• # question_answer You are given the electronic configuration of five neutral atoms - A, B, C, D and E. $A-1{{s}^{2}}\,2{{s}^{2}}\,2{{p}^{6}}\,3{{s}^{2}};$$B-1{{s}^{2}}2{{s}^{2}}\,2{{p}^{2}}\,3{{s}^{1}};$$C-1{{s}^{2}}2{{s}^{2}}2{{p}^{1}};$$D-1{{s}^{2}}\,2{{s}^{2}}\,2{{p}^{5}};$$E-1{{s}^{2}}\,2{{s}^{2}}\,2{{p}^{6}}$. Write the empirical formula for the substances containing (i) A and D (ii) B and D (iii) only D (iv) only E.

(i) The empirical formula for the compound containing A and D is $A{{D}_{2}}$. This is because atom A has two valence electrons while D has seven electrons.
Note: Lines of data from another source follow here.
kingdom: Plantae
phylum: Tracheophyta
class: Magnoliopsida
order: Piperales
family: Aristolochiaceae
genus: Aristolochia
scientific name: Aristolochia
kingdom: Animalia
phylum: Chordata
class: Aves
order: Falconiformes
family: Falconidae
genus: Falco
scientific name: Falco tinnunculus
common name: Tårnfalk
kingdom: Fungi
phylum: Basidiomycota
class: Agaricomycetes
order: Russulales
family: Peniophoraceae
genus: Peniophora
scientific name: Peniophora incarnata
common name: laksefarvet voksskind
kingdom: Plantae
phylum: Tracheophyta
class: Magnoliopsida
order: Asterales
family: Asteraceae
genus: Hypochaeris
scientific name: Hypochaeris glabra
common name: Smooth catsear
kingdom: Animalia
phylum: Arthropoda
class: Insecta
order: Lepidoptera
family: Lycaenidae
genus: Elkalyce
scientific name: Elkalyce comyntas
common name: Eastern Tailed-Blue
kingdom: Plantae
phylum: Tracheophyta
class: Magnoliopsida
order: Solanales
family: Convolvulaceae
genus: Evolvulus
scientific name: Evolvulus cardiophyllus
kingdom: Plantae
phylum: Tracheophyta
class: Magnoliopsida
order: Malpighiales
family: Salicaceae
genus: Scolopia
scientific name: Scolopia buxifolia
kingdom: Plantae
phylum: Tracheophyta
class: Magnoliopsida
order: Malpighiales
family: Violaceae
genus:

Therefore, A donates two electrons to two atoms of D and the compound has the formula $A{{D}_{2}}$. (ii) The empirical formula for the compound is BD because B loses one electron while D accept it. (iii) Two atoms of D can share one electron each to complete their octet. Therefore, the empirical formula of the compound is ${{D}_{2}}$. (iv) Since E has the configuration of a noble gas (Ne), it is, therefore, mono atomic and exists as E.